Kaira Zoe K. Alburo, University of the Philippines-Cebu/ University of San Carlos

This paper examines the competing discourses concerning the control over resources at the Tañon Strait Protected Seascape in central Philippines. Considered a global center of marine biodiversity, Tañon Strait is not only an area for marine conservation and a source of livelihood for several fishing communities, but it is also a site of recent oil exploration activities, making it a contested space for various groups with competing interests. As a case study, we look at the formation of a nascent social movement based in Metro Cebu, central Philippines, that has led the campaign against oil exploration at Tañon Strait called Save Tañon Strait Citizens' Movement (STSCM). This paper explores how the discourse of Tañon Strait is re-imagined, subverted and resisted by social actors as a result of oil drilling and consequently how this discourse has effectively carved out a space into the public sphere of Cebuano society. The paper concludes that the struggle over Tañon Strait opens up new spaces for creating alliances in ever shifting fields of power, and thereby imagining new forms of environmentalisms anchored on the politics of place.

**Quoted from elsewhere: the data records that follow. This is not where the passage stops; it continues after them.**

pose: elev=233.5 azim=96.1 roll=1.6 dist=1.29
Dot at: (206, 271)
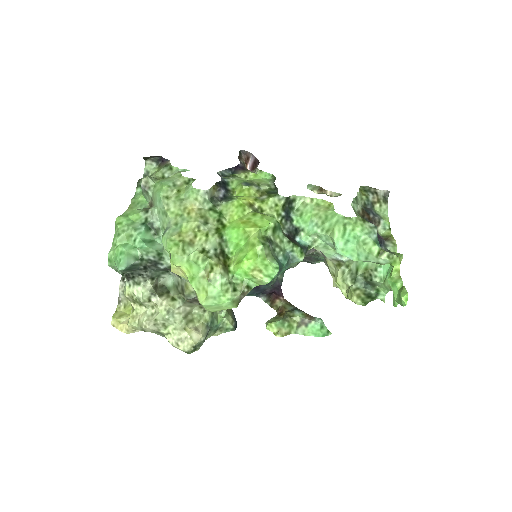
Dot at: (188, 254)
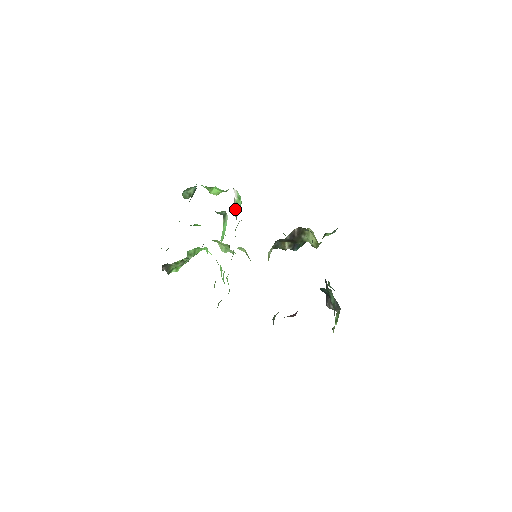
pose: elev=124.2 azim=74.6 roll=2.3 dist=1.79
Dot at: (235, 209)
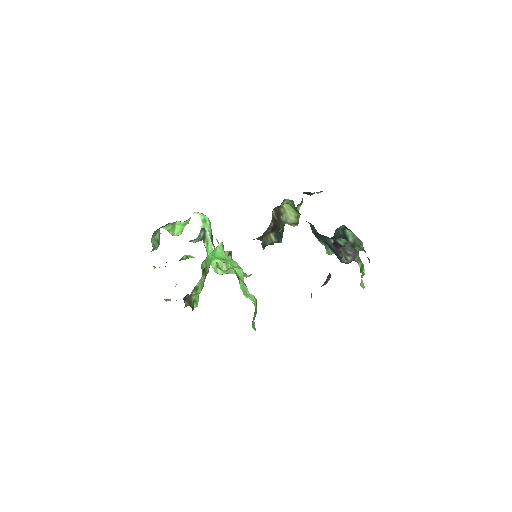
Dot at: occluded
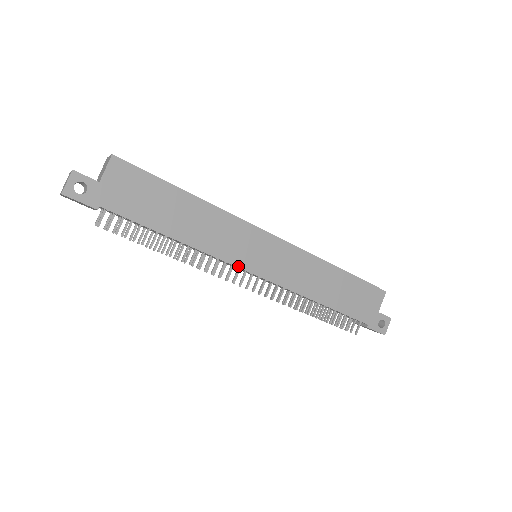
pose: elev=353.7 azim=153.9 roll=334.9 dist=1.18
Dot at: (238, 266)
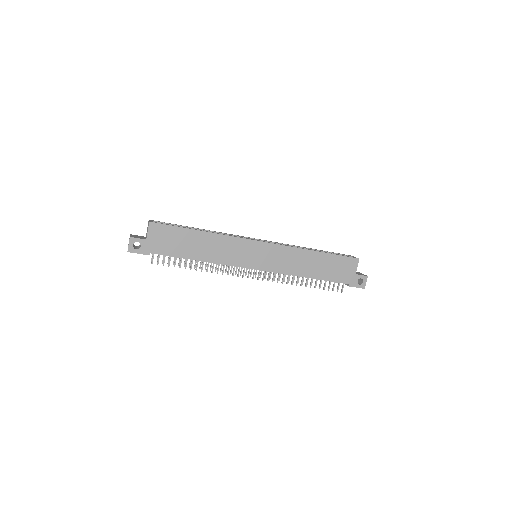
Dot at: (243, 267)
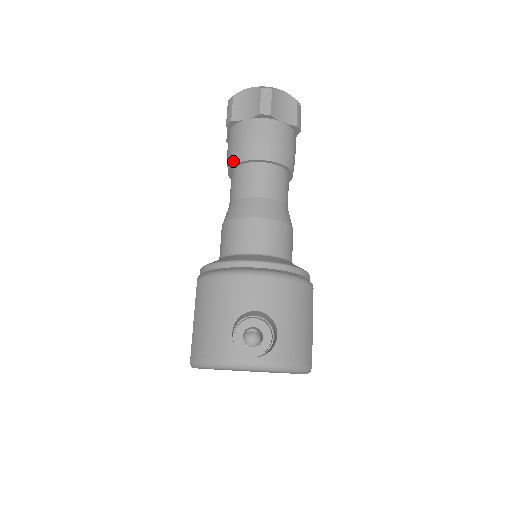
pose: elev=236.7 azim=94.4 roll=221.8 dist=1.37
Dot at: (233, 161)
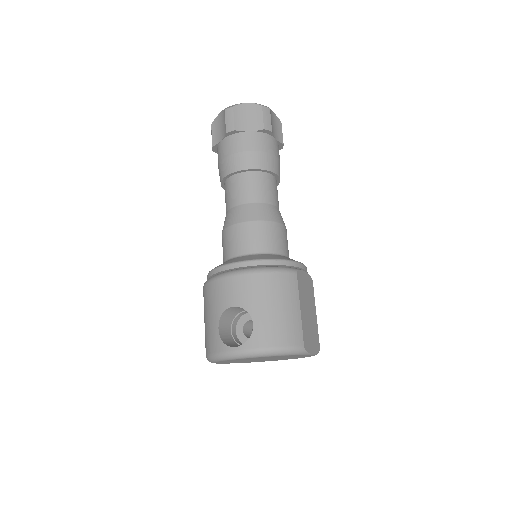
Dot at: (220, 180)
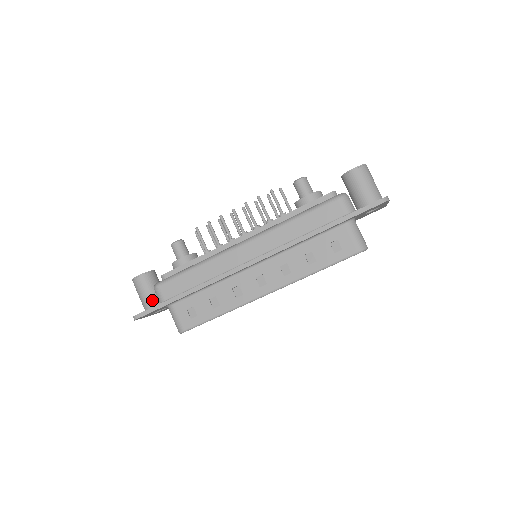
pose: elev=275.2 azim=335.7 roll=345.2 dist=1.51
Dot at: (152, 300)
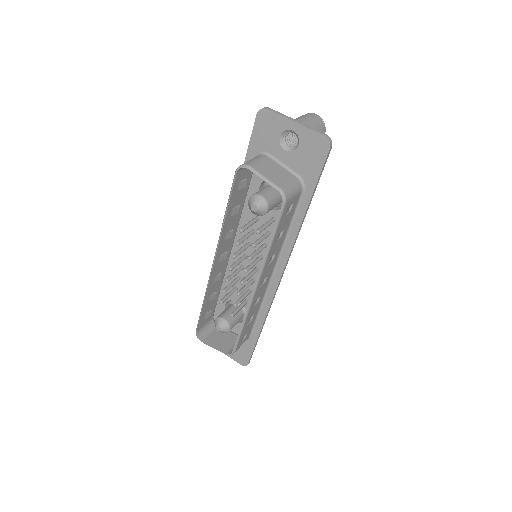
Dot at: occluded
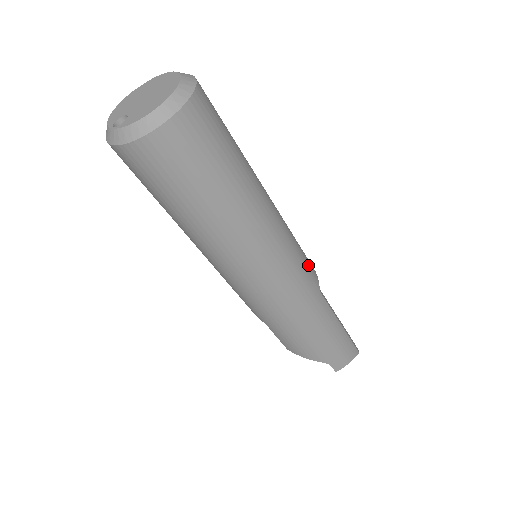
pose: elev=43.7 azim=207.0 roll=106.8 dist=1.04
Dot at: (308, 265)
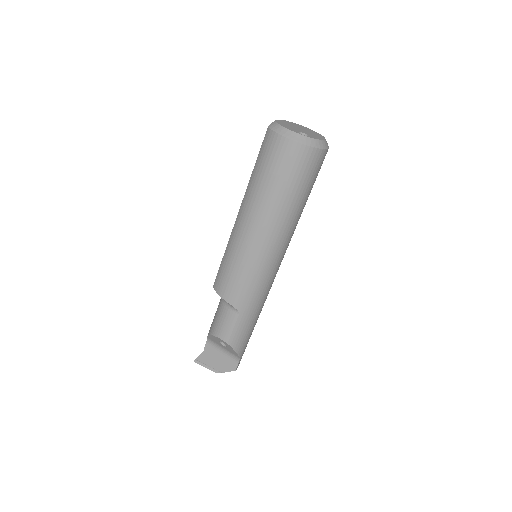
Dot at: occluded
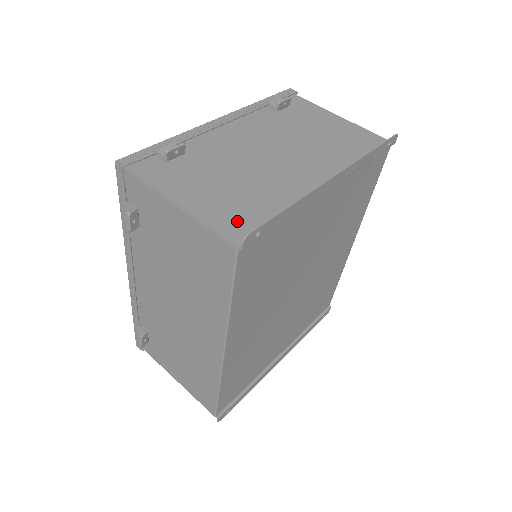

Paper 4: The 'Natural Contract': From Levi-Strauss to the Ecuadorian Constitutional Court

Erin Fitz-Henry, University of Melbourne

At a time when social contracts between states and their citizens have become increasingly tenuous (Comaroffs 2006), and business contracts regularly insist on terms and conditions that are widely perceived as little more than "legal" means of ensuring near-feudal levels of indebtedness (Mattei and Nader 2008), small groups of environmental activists in Ecuador, India, and the United States are pushing for legal recognition of an even more radical and far-reaching contractual relationship - that between human beings and the natural world, or what Michel Serres once termed, "the natural contract" (Serres 1995). In 2008, the Ecuadorian Constituent Assembly became the first juridical body in the world to legalize just such a contract. With the assistance of the U.S.-based Community Environmental Legal Defense Fund, representatives at the Assembly in July of 2008 re-wrote their 1998 constitution to include a landmark series of articles delineating what they called, "the rights of nature" - a notion long familiar to indigenous communities, actively propagated by anthropologists like Claude Levi-Strauss at the French National Assembly as early as the 1970s (Levi-Strauss 1990), and often mocked by mainstream Western jurists for its conceptual "confusion" about the sorts of entities that can properly be said to have "rights." Drawing on the experiences of five activists currently engaged in the first national-level lawsuit to make use of these rights - a universal jurisdiction case brought in an Ecuadorian court against British Petroleum for its violations in the Gulf of Mexico in April of 2010 - this paper explores the possibilities, limitations, and paradoxes of such an extension of rights-based discourse at a time of near-universal default on social and financial contracts.